PROBLEM DETAILS
Please repeat the data below exactly, with the pictures removed.

═══ SUPPLIED INFORMATION

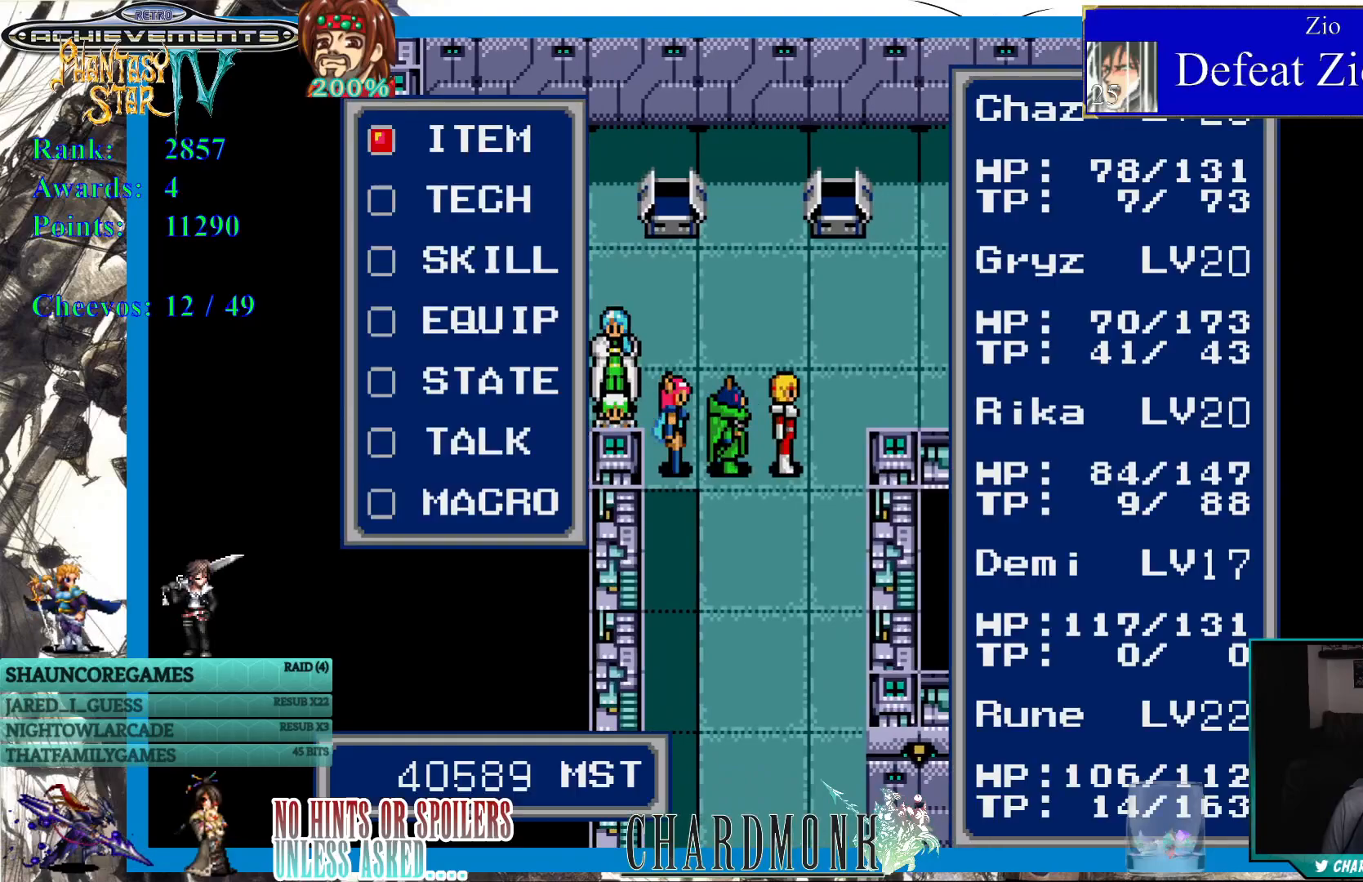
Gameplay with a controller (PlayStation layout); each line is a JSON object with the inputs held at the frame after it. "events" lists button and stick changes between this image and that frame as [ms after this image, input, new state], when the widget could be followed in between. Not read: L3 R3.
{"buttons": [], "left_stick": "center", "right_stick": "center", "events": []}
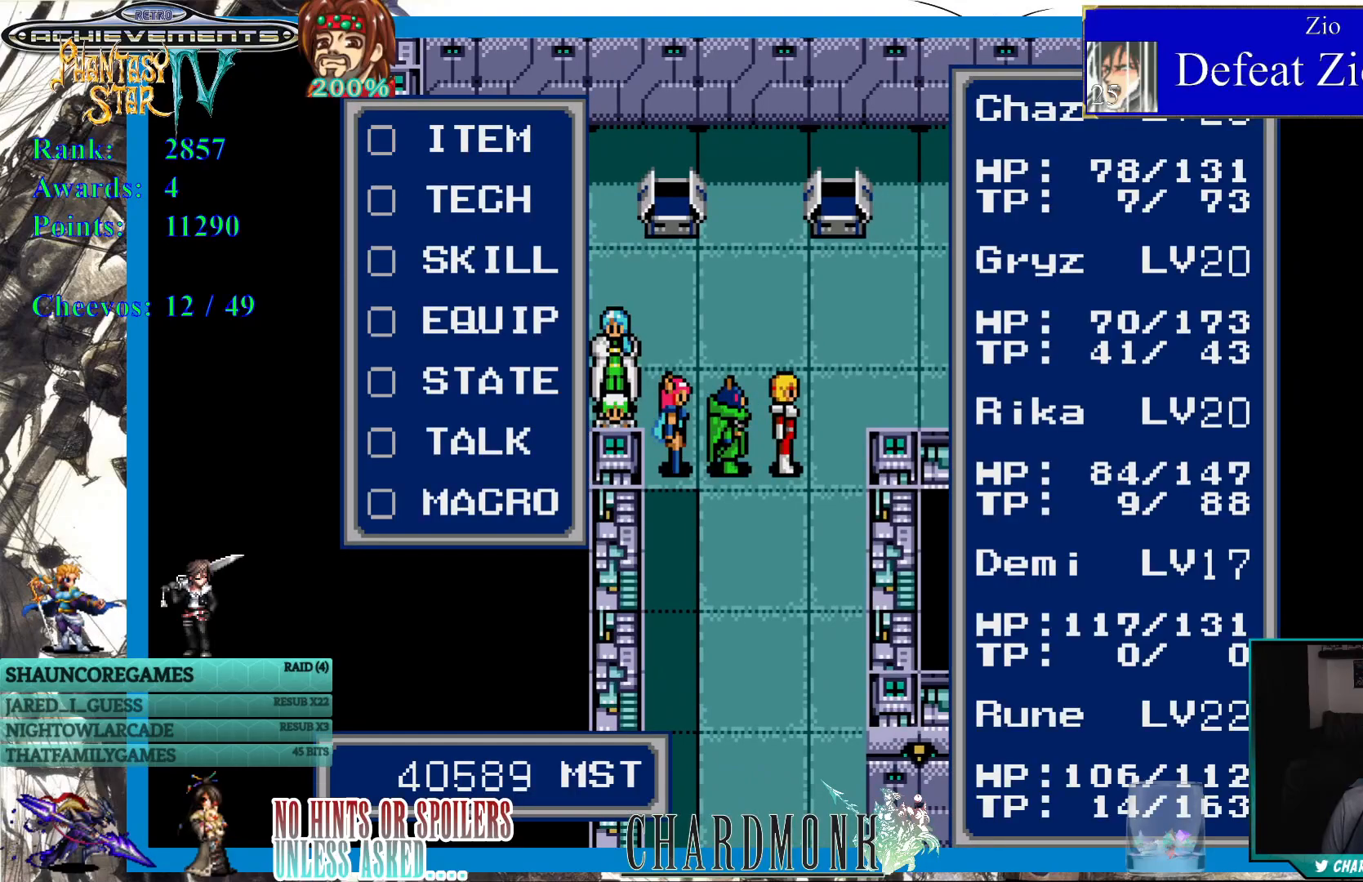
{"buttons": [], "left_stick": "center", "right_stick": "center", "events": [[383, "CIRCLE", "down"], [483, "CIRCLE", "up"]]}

══════

SOLUTION FOR THIS EXERCISE
Gameplay with a controller (PlayStation layout); each line is a JSON object with the inputs held at the frame after it. "events" lists button and stick changes between this image and that frame as [ms after this image, input, new state], when the widget could be followed in between. Not read: L3 R3.
{"buttons": [], "left_stick": "center", "right_stick": "center", "events": []}
{"buttons": [], "left_stick": "center", "right_stick": "center", "events": [[383, "CIRCLE", "down"], [483, "CIRCLE", "up"]]}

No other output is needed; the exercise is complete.